Please rewrite the listing below with every "pebble" changed to "stone", keeping all other wording the same. Omit the pictures from your answer.
● ● ● ●
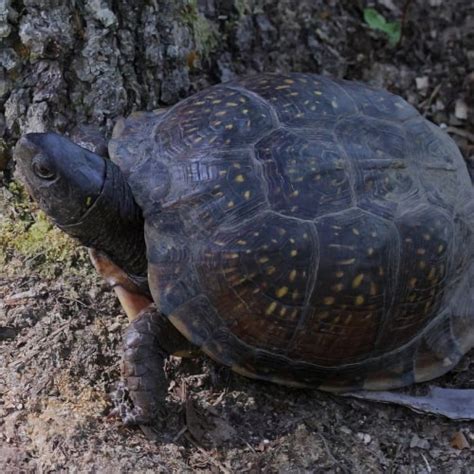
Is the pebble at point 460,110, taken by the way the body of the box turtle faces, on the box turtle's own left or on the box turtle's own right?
on the box turtle's own right

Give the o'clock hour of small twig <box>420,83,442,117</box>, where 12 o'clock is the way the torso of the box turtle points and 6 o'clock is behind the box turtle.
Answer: The small twig is roughly at 4 o'clock from the box turtle.

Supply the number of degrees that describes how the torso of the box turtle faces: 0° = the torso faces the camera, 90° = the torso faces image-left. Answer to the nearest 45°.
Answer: approximately 90°

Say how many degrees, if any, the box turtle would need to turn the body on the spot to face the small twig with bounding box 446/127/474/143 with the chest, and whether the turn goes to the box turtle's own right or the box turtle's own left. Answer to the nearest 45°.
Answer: approximately 135° to the box turtle's own right

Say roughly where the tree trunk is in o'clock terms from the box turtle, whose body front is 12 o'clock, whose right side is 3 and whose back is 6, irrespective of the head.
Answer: The tree trunk is roughly at 2 o'clock from the box turtle.

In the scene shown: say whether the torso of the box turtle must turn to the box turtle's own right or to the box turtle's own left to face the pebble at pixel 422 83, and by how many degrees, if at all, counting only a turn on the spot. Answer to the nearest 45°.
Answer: approximately 135° to the box turtle's own right

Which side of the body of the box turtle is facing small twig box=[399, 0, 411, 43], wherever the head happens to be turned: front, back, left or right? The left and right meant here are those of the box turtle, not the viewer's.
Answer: right

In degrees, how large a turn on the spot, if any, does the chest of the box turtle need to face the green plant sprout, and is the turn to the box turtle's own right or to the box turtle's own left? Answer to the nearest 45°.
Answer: approximately 90° to the box turtle's own right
● ● ● ●
### Reply to the task
Is the stone at point 460,110, taken by the way the body of the box turtle faces, on the box turtle's own left or on the box turtle's own right?
on the box turtle's own right

Give the o'clock hour of small twig <box>420,83,442,117</box>, where 12 o'clock is the way the torso of the box turtle points and 6 o'clock is behind the box turtle.
Answer: The small twig is roughly at 4 o'clock from the box turtle.

Supply the number of degrees that describes how the torso of the box turtle faces: 0° = the torso faces the camera, 90° = the torso faces image-left. Answer to the nearest 45°.
Answer: approximately 90°

Say how many degrees, if any, the box turtle would need to turn the body on the spot to face the small twig with bounding box 446/127/474/143 with the chest, and whether the turn goes to the box turtle's own right or the box turtle's own left. Answer to the nearest 45°.
Answer: approximately 135° to the box turtle's own right

Say roughly where the tree trunk is in o'clock terms from the box turtle, whose body front is 12 o'clock, whose right side is 3 and whose back is 6, irrespective of the head.
Answer: The tree trunk is roughly at 2 o'clock from the box turtle.

In the scene shown: say whether the torso of the box turtle must turn to the box turtle's own right or to the box turtle's own left to face the stone at pixel 422 83, and by how many degrees, if at all, counting only a turn on the spot. Answer to the nearest 45°.
Answer: approximately 135° to the box turtle's own right

Which side of the body of the box turtle is facing small twig box=[399, 0, 411, 43], wherever the head happens to be turned: front, back, left or right? The left and right meant here are those of the box turtle, not the viewer's.
Answer: right

In degrees, how large a turn on the spot, if any, does the chest of the box turtle need to face the green plant sprout, and is the turn to the box turtle's own right or to the box turtle's own left? Answer to the nearest 45°.
Answer: approximately 90° to the box turtle's own right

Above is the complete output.